Espèces en péril
La braya de Fernald
Quel est le statut de la braya de Fernald ?
La braya de Fernald partage son habitat avec une autre
plante qui lui ressemble beaucoup, la braya de Long. La braya de Long est
une espèce en
voie de disparition, c’est-à-dire qu’elle risque de
disparaître très bientôt de la surface de la planète
si les humains continuent à perturber son habitat.
En 1997, le Comité sur la situation des espèces en
péril (COSEPAC)
a placé la braya de Fernald sur la liste des espèces menacées
au Canada.
Elle est donc protégée au niveau fédéral par
la Loi
sur les espèces en péril.
En 2002, cette plante a été placée sous la protection
de la loi sur les espèces en péril de la province de Terre-Neuve
(Newfoundland’s Endangered Species Act).
Il est illégal d’abîmer cette plante. Il faut éviter
de la cueillir, de la piétiner ou de l’endommager de quelque
façon que ce soit.
Pourquoi la braya de Fernald est-elle en danger?
La perte d’habitat est le principal danger qui guette la braya de Fernald.
Les activités humaines en sont la cause :
- L’exploitation de carrières a détruit de grandes
surfaces de landes calcaires. Cela demeure la principale menace à
la survie de l’espèce.
- La construction de routes a détruit un bon pourcentage des terrains
de landes calcaires au cours des 20 dernières années.
- La circulation de véhicules hors-route abîme les plantes
et compacte le gravier calcaire : le sol devient alors inutilisable pour
beaucoup de plantes.
Ces activités n’affectent pas que la braya de Fernald, elles
nuisent aussi à plusieurs autres éléments de son écosystème.

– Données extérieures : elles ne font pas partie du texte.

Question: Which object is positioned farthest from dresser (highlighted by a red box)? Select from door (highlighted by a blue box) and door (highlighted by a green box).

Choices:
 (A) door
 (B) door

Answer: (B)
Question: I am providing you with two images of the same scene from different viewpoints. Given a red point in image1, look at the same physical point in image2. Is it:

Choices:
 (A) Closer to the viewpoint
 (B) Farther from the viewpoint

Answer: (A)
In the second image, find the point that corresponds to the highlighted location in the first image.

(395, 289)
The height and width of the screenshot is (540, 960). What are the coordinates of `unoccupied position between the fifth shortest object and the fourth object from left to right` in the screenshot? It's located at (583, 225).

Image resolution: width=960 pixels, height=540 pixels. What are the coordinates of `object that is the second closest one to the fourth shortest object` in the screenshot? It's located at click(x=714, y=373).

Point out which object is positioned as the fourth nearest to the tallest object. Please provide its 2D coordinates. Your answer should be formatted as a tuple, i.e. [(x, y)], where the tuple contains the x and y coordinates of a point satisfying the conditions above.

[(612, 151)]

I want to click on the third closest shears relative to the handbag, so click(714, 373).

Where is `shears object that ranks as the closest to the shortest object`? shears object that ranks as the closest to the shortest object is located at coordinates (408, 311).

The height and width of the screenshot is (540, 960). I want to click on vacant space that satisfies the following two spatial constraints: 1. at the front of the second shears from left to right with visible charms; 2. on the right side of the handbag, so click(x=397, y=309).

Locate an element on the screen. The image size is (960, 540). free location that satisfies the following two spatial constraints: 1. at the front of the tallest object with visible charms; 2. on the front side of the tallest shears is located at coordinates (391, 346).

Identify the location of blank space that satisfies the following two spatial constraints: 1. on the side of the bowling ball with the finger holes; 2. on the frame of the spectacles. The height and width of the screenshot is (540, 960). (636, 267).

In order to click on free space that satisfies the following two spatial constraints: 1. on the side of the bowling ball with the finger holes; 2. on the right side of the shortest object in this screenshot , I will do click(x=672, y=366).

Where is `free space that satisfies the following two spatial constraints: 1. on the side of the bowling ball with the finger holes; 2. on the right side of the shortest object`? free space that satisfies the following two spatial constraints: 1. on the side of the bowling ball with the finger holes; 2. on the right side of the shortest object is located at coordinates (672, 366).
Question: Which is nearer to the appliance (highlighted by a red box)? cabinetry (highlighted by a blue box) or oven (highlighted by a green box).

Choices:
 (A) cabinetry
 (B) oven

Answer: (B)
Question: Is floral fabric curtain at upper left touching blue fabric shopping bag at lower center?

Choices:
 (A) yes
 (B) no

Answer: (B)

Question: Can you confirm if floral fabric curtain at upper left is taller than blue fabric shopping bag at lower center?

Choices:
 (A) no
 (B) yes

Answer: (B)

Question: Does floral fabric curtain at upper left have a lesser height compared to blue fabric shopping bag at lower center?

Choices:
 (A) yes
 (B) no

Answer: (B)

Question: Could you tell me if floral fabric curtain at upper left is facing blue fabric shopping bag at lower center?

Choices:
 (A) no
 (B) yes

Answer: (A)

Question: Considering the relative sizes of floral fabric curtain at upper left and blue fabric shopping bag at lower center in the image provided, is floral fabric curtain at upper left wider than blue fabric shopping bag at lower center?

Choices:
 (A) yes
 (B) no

Les landes calcaires représentent 1% du territoire
de l’île de Terre-Neuve. Elles se trouvent le long de la côte
Ouest de la «Great Northern Peninsula», dans la portion nord-ouest
de l’île de Terre-Neuve. La braya de Fernald ne se trouve
qu’à 14 endroits le long de cette côte.
© Parcs Canada / Michael Burzinski
La braya de Fernald est aussi menacée par certains insectes et escargots
herbivores.
Par exemple, chaque été, un papillon de nuit exotique
est transporté par le vent depuis les États-Unis jusque sur
l’île de Terre-neuve : sa chenille peut causer des dommages importants
dans les petites populations de braya.